[TEXTO EXTRAÍDO]
La diócesis de Cuautitlán confirmó la desaparición del presbítero Ernesto Baltazar Hernández Vilchis, de 43 años, visto por última vez en Tultepec el 27 de octubre. Este caso se suma a la creciente ola de inseguridad que azota al clero, poniendo en relieve la crisis de la desaparición de un sacerdote en México y la vulnerabilidad de las comunidades religiosas ante el crimen organizado en la entidad.
El reporte oficial de la Diócesis de Cuautitlán
La Diócesis de Cuautitlán, ubicada en el Estado de México, informó que el padre Ernesto Baltazar Hernández Vilchis se encuentra en «situación de persona desaparecida» desde el pasado lunes 27 de octubre.
El informe fue difundido a través de un mensaje publicado el viernes 31 de octubre por monseñor Efraín Mendoza Cruz, obispo de Cuautitlán. El prelado detalló que las autoridades civiles correspondientes ya se encuentran realizando “las diligencias correspondientes conforme a los protocolos de búsqueda”.
El sacerdote, de 43 años, había asumido recientemente su labor al frente de la parroquia la Santa Cruz en el municipio de Tultepec, tomando posesión de esta comunidad el 23 de octubre, apenas cuatro días antes de su desaparición.
Los detalles de la localización y la ficha de búsqueda
De acuerdo con la información recabada de la Fiscalía General de Justicia (FGJ) del Estado de México (FGJEM), la última vez que se le vio fue en la colonia Ampliación La Piedad, precisamente en el municipio de Tultepec.
La Fiscalía emitió un boletín de urgencia con fecha del 31 de octubre, aunque la ausencia del presbítero se registró desde el martes de esa semana. La ficha de búsqueda de la FGJEM destacó las siguientes características físicas:
- Edad: 43 años.
- Estatura: Un metro con 68 centímetros.
La diócesis mantiene su total disposición para colaborar con las instancias responsables del caso. El municipio de Tultepec se ubica aproximadamente a unos 40 kilómetros al norte de la Ciudad de México.
La espiral de violencia que acecha al clero en el Estado de México
La desaparición del padre Ernesto Baltazar Hernández Vilchis ocurre en un contexto de intensa inseguridad en el centro de México. El Estado de México es una de las entidades más violentas del país, en el cual operan varios grupos delictivos.
Entre enero y septiembre, el Estado de México registró 1,208 homicidios, lo que lo posicionó como la quinta entidad más violenta del país. Según fuentes oficiales, en el estado tienen presencia los poderosos Cártel Jalisco Nueva Generación y la Familia Michoacana.
[/TEXTO EXTRAÍDO]
[EXTRACTOS DE DATOS]
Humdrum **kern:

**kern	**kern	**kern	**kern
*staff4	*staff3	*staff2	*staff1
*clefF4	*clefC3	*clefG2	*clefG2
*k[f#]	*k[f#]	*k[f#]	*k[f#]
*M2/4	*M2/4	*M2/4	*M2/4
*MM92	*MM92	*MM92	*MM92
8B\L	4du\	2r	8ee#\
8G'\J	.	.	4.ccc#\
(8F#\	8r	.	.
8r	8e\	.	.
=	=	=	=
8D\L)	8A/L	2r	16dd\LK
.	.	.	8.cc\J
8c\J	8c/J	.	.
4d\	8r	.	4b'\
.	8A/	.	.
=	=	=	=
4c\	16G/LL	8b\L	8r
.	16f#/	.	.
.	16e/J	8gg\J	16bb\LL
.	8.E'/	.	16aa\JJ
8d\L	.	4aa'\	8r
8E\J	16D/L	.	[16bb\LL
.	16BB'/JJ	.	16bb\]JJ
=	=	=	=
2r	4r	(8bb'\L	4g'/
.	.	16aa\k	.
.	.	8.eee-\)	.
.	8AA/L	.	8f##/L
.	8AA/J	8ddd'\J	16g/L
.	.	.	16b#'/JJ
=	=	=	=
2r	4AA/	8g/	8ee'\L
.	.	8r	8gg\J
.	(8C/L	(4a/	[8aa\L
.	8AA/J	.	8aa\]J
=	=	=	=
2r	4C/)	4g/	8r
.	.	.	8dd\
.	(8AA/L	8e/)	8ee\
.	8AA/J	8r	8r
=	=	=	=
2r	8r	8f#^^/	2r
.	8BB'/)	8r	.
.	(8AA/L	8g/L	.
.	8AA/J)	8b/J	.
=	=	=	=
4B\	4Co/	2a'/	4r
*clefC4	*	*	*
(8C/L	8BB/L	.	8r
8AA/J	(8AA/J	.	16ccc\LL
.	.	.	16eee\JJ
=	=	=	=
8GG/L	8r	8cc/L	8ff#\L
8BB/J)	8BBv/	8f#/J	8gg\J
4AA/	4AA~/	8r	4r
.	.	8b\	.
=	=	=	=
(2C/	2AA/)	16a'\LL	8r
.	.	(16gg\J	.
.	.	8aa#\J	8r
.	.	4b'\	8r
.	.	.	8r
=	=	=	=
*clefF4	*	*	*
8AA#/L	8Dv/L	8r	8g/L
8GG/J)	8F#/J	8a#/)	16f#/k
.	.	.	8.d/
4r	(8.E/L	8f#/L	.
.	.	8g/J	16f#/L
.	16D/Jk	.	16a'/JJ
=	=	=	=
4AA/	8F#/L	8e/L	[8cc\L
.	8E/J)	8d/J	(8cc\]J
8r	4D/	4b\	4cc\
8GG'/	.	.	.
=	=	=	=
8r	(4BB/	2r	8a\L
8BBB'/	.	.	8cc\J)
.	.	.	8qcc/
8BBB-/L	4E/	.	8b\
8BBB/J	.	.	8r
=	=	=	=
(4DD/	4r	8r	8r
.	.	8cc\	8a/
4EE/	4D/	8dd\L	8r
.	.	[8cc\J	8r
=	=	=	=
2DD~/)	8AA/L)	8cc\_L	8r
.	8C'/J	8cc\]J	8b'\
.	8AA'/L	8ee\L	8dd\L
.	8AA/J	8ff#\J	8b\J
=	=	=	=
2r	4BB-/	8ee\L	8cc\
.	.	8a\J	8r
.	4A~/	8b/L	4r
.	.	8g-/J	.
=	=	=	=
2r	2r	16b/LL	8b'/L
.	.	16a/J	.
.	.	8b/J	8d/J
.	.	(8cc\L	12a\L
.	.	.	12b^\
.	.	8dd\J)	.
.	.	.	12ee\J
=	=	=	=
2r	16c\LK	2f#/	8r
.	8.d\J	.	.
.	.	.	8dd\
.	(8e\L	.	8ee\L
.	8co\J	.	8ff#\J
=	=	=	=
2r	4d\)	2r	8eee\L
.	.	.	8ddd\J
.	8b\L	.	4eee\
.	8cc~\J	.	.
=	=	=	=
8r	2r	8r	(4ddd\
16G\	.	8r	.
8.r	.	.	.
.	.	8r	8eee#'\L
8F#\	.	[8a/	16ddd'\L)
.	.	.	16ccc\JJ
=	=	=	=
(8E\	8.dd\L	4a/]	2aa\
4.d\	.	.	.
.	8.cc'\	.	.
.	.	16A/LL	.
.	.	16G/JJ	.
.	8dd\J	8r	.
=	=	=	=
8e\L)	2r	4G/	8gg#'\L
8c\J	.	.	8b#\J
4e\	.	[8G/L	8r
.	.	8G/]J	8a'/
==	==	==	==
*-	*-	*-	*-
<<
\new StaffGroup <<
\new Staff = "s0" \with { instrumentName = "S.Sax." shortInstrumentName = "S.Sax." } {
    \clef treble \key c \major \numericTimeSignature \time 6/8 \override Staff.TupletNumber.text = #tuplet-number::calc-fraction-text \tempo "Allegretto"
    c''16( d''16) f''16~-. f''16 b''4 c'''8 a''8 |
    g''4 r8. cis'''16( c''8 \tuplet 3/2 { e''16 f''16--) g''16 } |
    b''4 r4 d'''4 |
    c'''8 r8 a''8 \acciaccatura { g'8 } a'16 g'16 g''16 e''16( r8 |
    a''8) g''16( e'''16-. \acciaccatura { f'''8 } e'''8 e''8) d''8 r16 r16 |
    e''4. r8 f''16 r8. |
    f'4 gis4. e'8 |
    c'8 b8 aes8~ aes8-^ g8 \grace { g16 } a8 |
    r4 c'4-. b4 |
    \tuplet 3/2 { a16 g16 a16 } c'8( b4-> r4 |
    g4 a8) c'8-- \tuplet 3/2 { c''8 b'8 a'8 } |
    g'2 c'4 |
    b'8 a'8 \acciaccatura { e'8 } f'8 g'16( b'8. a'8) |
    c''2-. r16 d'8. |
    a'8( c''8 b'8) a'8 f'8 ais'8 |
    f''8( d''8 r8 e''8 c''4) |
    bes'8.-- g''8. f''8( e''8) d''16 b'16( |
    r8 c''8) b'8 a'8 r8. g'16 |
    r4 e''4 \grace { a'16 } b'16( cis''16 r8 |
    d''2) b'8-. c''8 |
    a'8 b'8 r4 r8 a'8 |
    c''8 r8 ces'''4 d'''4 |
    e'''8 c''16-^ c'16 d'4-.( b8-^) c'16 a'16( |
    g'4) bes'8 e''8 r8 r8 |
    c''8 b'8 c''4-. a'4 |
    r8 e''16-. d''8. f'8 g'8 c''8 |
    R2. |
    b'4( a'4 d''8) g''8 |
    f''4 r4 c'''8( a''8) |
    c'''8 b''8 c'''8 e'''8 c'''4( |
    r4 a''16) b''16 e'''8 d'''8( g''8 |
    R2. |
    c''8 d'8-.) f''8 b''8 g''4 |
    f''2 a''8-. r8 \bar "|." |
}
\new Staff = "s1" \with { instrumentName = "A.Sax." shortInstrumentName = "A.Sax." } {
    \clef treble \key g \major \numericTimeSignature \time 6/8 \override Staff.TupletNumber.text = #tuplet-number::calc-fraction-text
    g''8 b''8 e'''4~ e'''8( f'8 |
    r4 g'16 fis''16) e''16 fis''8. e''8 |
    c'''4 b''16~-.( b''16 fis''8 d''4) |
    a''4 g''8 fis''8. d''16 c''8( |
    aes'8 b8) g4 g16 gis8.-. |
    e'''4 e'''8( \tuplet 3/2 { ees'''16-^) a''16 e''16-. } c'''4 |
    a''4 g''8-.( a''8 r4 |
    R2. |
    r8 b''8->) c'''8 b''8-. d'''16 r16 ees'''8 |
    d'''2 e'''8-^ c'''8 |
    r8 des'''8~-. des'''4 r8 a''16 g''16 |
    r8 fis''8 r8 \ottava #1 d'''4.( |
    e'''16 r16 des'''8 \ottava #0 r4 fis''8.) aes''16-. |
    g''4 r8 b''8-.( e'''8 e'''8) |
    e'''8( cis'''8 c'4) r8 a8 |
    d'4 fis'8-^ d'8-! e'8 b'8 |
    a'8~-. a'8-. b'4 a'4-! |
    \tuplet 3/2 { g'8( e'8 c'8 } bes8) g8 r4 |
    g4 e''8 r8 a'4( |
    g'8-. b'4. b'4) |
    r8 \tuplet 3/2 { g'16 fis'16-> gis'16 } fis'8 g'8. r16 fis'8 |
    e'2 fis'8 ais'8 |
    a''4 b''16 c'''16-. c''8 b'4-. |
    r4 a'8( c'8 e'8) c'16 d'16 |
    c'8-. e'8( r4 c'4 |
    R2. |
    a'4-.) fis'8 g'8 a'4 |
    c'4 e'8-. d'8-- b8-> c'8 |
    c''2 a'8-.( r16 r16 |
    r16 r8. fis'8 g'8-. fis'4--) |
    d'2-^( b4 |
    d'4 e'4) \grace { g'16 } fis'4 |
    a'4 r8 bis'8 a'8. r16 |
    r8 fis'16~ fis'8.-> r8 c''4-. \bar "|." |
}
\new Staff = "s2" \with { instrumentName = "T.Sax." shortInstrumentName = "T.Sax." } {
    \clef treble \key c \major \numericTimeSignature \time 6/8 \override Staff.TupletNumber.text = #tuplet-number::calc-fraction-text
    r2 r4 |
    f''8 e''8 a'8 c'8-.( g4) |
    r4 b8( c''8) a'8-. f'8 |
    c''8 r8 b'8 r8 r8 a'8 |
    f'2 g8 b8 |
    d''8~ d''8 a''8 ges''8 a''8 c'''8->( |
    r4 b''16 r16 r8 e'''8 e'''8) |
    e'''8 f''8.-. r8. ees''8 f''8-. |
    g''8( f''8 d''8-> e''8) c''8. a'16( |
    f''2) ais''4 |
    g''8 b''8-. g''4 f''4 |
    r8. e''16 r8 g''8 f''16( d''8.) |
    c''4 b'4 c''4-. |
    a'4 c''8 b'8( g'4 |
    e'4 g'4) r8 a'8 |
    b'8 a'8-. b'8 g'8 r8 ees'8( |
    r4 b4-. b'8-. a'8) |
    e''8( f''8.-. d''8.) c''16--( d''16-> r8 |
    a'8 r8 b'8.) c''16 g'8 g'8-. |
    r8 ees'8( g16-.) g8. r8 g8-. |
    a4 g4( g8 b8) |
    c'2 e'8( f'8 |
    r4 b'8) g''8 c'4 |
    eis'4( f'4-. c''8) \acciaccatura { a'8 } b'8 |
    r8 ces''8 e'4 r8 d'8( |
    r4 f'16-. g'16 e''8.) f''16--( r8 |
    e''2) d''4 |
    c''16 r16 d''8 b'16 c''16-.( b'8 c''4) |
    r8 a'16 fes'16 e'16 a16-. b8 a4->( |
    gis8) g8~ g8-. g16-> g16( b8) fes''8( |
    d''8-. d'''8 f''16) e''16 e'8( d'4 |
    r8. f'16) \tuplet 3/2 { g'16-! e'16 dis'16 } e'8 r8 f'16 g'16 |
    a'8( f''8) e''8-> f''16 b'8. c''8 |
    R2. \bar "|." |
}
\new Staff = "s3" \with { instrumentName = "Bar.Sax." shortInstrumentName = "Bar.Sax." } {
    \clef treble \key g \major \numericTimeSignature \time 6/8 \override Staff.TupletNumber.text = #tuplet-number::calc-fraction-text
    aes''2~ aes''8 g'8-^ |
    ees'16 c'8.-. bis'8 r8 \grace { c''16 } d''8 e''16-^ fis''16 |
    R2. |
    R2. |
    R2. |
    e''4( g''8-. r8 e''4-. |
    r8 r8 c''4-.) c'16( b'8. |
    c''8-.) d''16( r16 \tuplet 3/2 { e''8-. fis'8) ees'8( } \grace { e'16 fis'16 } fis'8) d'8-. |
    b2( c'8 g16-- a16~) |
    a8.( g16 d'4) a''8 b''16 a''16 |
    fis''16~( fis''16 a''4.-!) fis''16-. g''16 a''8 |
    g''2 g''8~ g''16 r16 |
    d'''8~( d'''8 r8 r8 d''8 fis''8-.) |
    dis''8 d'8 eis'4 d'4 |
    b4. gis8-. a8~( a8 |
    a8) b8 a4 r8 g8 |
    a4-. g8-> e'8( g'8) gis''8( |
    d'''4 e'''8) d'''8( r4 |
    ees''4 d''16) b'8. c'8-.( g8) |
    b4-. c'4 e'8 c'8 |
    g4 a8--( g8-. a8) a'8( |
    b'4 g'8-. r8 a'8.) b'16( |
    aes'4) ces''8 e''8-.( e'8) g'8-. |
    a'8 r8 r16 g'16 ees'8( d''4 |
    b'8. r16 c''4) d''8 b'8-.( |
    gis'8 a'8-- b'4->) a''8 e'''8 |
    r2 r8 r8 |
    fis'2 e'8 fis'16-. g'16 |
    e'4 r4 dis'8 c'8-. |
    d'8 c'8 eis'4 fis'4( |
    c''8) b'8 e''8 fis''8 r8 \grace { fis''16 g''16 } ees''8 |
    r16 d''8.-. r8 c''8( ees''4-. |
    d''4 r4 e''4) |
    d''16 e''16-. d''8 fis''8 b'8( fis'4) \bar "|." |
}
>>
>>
[/EXTRACTOS DE DATOS]
- QUÉ HACER -
A – Copia todos los subtítulos que dividen en secciones el texto sobre la desaparición del sacerdote.
B – Prosigue el texto sobre la desaparición del sacerdote a partir de su último párrafo.

- RESPUESTAS DE LA ACTIVIDAD -
A –
- El reporte oficial de la Diócesis de Cuautitlán
- Los detalles de la localización y la ficha de búsqueda
- La espiral de violencia que acecha al clero en el Estado de México

B –
Este evento se produce tan solo tres semanas después del asesinato del sacerdote Bertoldo Pantaleón Estrada, quien fue tiroteado mientras se dirigía a oficiar misa en la localidad sureña de Mezcala, en el estado de Guerrero. La Iglesia católica mexicana ha mantenido por años una postura crítica frente a la violencia que azota vastas regiones del país, situación que, como demuestran estos casos, también ha afectado directamente al clero.
Llamado a la unidad y la prudencia
En su comunicado, monseñor Mendoza Cruz hizo un llamado directo a los católicos a actuar con solidaridad y fe en estos momentos críticos.
El obispo exhortó a los feligreses, sacerdotes y religiosas a:
- «Mantenerse en oración constante, confiando a Dios la protección del Pbro. Ernesto Baltazar Hernández Vilchis, para que pueda regresar con bien a su hogar y a su comunidad parroquial”.
- Mostrar apoyo espiritual y acompañar con cercanía y solidaridad a la familia del sacerdote.
- Evitar la difusión de rumores o información no verificada, pidiendo mantenerse atentos únicamente a la información oficial emitida por las instancias correspondientes.
Feligreses de la Diócesis de Cuautitlán han respondido a este llamado realizando cadenas de oración por la pronta localización del presbítero. El mensaje episcopal concluye solicitando a la Virgen de Guadalupe que cubra al padre Ernesto con su manto y conceda vivir este momento «con fe y esperanza».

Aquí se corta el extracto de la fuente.